**PROBLEM SET**
A - According to the V/H/S text, how long is the film's running time?
B - Rewrite the V/H/S text from "Screenwriters: Simon Barrett, David" to "Releasing   /  Running time: 115 minutes.", substituting "Magnolia Pictures" for "Magnet Releasing".

**TEXT SEGMENT**
____________

Cast: Calvin Reeder, Lane Hughes, Kentucker Audley, Adam Wingard, Frank Stack, Hannah Fierman.

Directors: Adam Wingard, David Bruckner, Ti West, Glenn McQuaid, Joe Swanberg, Radio Silence.

Screenwriters: Simon Barrett, David Bruckner, Nicholas Tecosky, Ti West, Glenn McQuaid, Radio Silence.

Producers: Gary Binkow, Brad Miska, Roxanne Benjamin.

Distribution: Magnet Releasing   /  Running time: 115 minutes.

An Indie anthology of found-footage shorts strung together by a flimsy premise, V/H/S harkens back to the conceit that found footage films are now becoming a dime-a-dozen to the new and current generations as slasher movies were to the ’80s. In an obvious Blair Witch Project rip-off, V/H/S places its audience alongside a group of petty criminals hired by an unknown, never-seen mysterious party to retrieve a rare video tape (yes, the video format type that was greatly prevalent only 15 years ago) from a rundown house in the middle of nowhere. The search party soon realizes that the job isn’t going to be as easy as they thought. The basic premise – A lifeless body sits staring at an old television –  set to (what else) a channel full of static snow –  in a living room surrounded by stacks of VHS tapes. As our main characters burrow for the chosen tape, they are treated to a seemingly endless number of horrifying videos, each stranger than the last.

____________

**SUPPLIED ENTRIES**
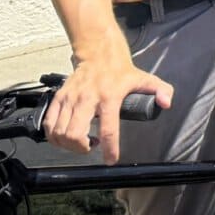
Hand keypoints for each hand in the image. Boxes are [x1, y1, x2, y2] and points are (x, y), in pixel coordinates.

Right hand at [42, 57, 171, 162]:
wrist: (98, 54)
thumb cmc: (122, 71)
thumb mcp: (146, 79)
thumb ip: (162, 90)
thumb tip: (166, 103)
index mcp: (109, 97)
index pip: (108, 129)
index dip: (109, 149)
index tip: (111, 160)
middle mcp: (87, 99)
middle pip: (75, 134)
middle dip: (81, 149)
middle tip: (90, 147)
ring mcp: (70, 98)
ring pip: (59, 132)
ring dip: (68, 144)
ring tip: (80, 142)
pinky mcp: (59, 98)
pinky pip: (49, 124)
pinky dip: (53, 136)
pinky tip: (65, 136)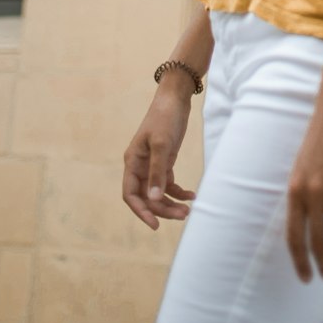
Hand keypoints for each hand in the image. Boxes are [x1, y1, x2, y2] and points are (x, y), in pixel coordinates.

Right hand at [122, 78, 197, 229]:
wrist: (176, 97)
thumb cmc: (165, 117)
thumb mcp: (162, 144)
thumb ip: (158, 172)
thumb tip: (154, 200)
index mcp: (132, 162)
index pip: (131, 194)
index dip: (141, 211)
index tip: (155, 225)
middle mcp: (140, 166)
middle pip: (147, 197)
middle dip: (163, 209)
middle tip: (183, 216)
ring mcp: (153, 164)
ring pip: (159, 192)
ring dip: (172, 203)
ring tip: (188, 211)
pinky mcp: (165, 161)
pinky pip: (169, 183)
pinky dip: (179, 192)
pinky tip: (192, 195)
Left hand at [286, 82, 322, 282]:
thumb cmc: (321, 136)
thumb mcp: (302, 165)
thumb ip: (303, 194)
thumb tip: (308, 225)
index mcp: (295, 188)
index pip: (293, 235)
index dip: (299, 260)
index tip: (305, 277)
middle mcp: (313, 190)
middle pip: (316, 240)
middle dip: (322, 264)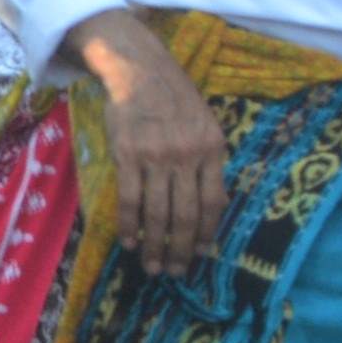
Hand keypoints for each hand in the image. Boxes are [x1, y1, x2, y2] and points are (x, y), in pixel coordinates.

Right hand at [76, 12, 227, 274]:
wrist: (140, 70)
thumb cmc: (175, 99)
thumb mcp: (206, 125)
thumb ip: (209, 160)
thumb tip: (212, 203)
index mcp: (212, 150)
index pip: (214, 202)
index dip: (207, 233)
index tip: (201, 255)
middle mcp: (187, 156)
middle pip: (185, 215)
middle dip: (181, 250)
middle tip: (175, 272)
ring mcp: (156, 156)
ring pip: (157, 213)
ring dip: (155, 245)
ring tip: (153, 266)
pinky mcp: (127, 155)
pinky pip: (129, 199)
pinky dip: (129, 225)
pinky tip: (130, 242)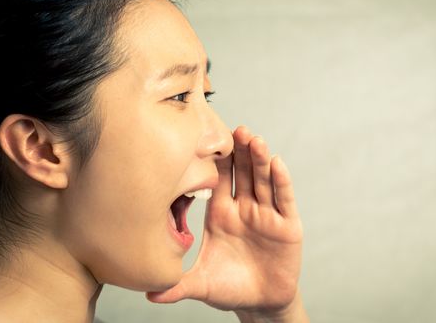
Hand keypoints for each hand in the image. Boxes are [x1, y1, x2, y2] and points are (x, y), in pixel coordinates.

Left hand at [146, 126, 303, 313]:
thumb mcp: (202, 284)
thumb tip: (148, 294)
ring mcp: (266, 215)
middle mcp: (244, 208)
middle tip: (235, 130)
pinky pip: (283, 200)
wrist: (260, 304)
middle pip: (243, 173)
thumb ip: (177, 286)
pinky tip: (277, 164)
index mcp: (221, 214)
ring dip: (260, 160)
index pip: (218, 180)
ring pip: (263, 181)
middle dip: (241, 152)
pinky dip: (281, 182)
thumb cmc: (229, 289)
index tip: (208, 139)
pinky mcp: (287, 226)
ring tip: (255, 140)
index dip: (216, 161)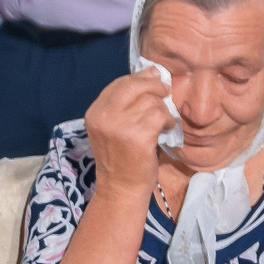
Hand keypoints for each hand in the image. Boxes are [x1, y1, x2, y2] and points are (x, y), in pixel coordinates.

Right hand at [83, 66, 174, 198]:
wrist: (121, 189)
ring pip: (151, 101)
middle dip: (154, 85)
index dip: (139, 77)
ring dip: (163, 109)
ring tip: (164, 122)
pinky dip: (168, 121)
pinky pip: (160, 116)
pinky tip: (167, 130)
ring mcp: (120, 127)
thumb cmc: (121, 159)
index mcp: (94, 113)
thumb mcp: (112, 128)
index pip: (118, 84)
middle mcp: (103, 117)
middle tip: (166, 92)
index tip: (155, 77)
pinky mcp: (138, 137)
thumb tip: (151, 74)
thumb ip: (124, 104)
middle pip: (134, 86)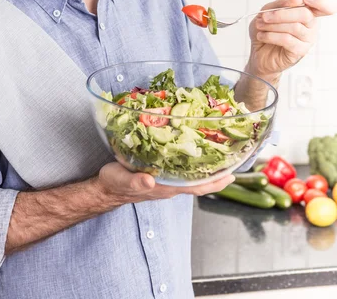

____________

**COMPLETED EXERCISE**
A - 115 minutes.

B -
Screenwriters: Simon Barrett, David Bruckner, Nicholas Tecosky, Ti West, Glenn McQuaid, Radio Silence.

Producers: Gary Binkow, Brad Miska, Roxanne Benjamin.

Distribution: Magnolia Pictures   /  Running time: 115 minutes.